Supported housing: MPs call on Government to think again after hearing evidence from Riverside

A cross-party report from MPs today urged the Government to scrap plans to base housing benefit funding for vulnerable people living in supported housing on private sector rents.

They said that if the proposals go ahead as planned, they could lead to a serious shortfall in the availability of specialist housing for vulnerable people, including the homeless, frail elderly, victims of domestic violence and those with disabilities.

Members of two powerful cross-party committees – The Work and Pensions and the Communities and Local Government Committees – warned in a joint report that it would be inappropriate to use so-called Local Housing Allowance (LHA) rates to determine benefit levels for these residents.

As the level of LHA is based on the local private rented market, it bears no relation to the actual cost of supported housing and rents charged – and in many areas of the country would fall well short, leaving tens of thousands of tenants to rely on top-up funding awarded at the discretion of local councils.

As part of the inquiry that resulted in today’s report, Riverside gave evidence at Westminster, and raised concerns that the proposals as they stand will lead to a postcode lottery of funding.

John Glenton, Riverside’s Executive Director of Care and Support, who presented to the Committees, said: “We welcome today’s report, which recognises the damaging impact that introducing Local Housing Allowance caps to supported housing will cause.

“It’s clear that MPs from all parties understand the proposals will create a postcode lottery of funding, affecting elderly and vulnerable people. In areas where LHA rates are lower, such as the North, providers will struggle to build much-needed supported housing. In fact, some existing schemes would be at risk of closure.

“Supported housing is a vital and cost-effective alternative to people relying on already stretched social care and health services. The Government’s proposal would leave tens of thousands of vulnerable people facing uncertainty about how they are going to meet their basic housing costs.

“Whilst we support the Government’s aim to put supported housing on a sustainable long-term footing, this is not the way to do it. We welcome the committees’ practical alternative funding proposal, a Supported Housing Allowance. This wouldn’t cost the Government a penny more.  It’s too important to get this wrong.”

More than 700,000 people in the UK benefit from supported housing, which allows vulnerable people to live as safely and independently as possible.

Helen Hayes MP, Co-Chair of the inquiry and member of the Communities and Local Government Committee, said: “The proposals have caused considerable concern.

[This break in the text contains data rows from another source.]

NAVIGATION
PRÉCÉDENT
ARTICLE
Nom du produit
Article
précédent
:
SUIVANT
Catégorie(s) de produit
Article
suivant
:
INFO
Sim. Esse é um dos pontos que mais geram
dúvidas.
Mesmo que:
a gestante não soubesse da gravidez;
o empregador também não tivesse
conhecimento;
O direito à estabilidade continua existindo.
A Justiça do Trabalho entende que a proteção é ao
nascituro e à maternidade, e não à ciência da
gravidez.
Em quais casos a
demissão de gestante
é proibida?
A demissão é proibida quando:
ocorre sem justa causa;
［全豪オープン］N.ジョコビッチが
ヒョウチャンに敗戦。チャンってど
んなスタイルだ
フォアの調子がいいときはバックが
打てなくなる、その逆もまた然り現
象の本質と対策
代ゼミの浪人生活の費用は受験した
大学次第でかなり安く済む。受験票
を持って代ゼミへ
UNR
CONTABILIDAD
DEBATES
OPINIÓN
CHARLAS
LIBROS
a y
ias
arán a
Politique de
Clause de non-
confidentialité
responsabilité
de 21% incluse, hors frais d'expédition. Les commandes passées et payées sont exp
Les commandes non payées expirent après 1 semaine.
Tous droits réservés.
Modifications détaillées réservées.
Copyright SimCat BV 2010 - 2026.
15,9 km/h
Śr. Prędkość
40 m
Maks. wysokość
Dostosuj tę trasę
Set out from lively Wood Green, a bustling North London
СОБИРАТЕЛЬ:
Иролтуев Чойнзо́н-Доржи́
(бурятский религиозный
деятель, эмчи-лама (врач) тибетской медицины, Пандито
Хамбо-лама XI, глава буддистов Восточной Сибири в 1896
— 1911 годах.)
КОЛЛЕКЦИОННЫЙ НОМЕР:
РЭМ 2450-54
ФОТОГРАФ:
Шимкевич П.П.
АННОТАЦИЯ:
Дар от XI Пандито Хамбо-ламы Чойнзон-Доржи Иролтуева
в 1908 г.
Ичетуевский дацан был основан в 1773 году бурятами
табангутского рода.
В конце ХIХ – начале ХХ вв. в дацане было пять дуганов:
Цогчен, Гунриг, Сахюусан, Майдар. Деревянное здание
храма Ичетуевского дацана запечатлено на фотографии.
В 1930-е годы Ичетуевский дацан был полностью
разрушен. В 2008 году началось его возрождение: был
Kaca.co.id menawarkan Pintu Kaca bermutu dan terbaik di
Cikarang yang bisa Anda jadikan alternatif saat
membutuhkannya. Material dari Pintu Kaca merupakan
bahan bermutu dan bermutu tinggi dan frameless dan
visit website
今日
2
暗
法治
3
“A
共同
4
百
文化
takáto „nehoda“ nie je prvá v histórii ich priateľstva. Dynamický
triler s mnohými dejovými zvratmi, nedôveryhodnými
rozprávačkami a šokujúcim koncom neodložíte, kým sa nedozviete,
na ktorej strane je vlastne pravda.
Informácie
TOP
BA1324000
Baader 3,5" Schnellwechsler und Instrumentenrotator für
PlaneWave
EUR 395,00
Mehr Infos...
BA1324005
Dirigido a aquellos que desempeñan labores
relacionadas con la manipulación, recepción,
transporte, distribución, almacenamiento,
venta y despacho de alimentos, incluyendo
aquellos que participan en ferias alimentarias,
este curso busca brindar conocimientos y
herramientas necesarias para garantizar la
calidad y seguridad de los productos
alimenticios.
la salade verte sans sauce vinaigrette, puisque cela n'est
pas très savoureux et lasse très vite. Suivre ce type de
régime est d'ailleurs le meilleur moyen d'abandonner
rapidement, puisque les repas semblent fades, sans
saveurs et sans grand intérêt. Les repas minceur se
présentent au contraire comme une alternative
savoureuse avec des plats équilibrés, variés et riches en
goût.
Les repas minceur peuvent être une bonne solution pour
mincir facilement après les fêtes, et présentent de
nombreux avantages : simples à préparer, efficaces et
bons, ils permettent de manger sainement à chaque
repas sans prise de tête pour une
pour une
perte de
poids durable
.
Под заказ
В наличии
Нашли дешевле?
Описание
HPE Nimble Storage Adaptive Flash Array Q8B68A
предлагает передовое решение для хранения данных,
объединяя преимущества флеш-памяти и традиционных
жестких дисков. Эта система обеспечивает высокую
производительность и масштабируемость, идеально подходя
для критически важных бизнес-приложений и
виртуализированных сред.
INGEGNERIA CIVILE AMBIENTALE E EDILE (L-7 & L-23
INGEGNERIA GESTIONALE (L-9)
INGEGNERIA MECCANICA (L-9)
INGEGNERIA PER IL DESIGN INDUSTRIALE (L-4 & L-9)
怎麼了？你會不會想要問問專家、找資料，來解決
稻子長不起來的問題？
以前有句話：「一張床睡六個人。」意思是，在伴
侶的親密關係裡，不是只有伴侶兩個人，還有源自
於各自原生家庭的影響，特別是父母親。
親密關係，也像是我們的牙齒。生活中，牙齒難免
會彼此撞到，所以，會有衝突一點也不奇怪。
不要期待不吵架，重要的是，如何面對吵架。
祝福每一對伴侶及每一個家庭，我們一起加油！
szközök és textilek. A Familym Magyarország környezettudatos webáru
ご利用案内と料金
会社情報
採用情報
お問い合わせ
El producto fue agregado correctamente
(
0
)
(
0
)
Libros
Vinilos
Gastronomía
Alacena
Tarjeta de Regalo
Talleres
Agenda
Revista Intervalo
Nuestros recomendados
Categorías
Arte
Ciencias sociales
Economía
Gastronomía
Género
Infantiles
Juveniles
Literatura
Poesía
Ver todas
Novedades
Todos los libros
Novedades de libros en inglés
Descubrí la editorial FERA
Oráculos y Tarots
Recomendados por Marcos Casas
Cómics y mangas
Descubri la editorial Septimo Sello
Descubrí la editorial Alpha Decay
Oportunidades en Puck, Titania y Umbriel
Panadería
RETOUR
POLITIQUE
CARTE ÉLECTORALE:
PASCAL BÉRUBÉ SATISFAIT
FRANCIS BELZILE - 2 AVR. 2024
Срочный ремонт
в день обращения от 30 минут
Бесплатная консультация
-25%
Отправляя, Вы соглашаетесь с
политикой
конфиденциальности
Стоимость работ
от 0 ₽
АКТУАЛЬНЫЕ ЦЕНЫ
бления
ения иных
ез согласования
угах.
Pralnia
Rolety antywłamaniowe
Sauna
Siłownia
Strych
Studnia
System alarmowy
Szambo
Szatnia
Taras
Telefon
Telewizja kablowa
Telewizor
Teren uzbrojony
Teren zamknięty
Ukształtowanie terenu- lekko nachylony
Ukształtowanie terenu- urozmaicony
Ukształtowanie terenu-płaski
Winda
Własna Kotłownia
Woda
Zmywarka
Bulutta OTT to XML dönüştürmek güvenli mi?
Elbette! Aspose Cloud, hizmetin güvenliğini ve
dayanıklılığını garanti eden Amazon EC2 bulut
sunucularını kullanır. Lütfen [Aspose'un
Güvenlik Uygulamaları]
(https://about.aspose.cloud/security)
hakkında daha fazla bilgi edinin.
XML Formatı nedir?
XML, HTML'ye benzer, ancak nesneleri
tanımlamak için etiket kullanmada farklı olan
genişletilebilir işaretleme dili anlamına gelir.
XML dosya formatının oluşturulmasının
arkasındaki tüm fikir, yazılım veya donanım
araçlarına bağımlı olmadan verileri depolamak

Supported housing providers are reconsidering investment plans, shortfalls in the levels of service are expected to get substantially worse and vulnerable tenants are anxious that they may no longer have the guarantee of a home for life.

“Ministers must intervene immediately by scrapping the proposed Local Housing Allowance reform. The sector needs a far more suitable funding system that recognises the consistent cost of provision across the country and provides long term reliability.”

Richard Graham MP, Co-Chair of the inquiry and member of the Work and Pensions Committee, said: “Supported housing is deeply valued by those who live in it and contributes enormously to their independence and wellbeing. We support the Government’s aims to reform funding for this vital sector to ensure quality and value for money, protect and boost supply, and provide greater local control.

“But we are concerned that the proposals, as they stand, are unlikely to achieve these objectives. Our recommendations seek to improve the Government’s plans and ensure it delivers on our common goal of a sustainable, long-term funding solution for supported housing.”

The Government acknowledges that supported housing saves in the region of £3.5 billion per year, through lower costs for the NHS, social care and criminal justice systems.

The system is facing considerable demand, with a reported 17,000 shortfall in supported housing places; a figure that could double within the next three years without Government intervention.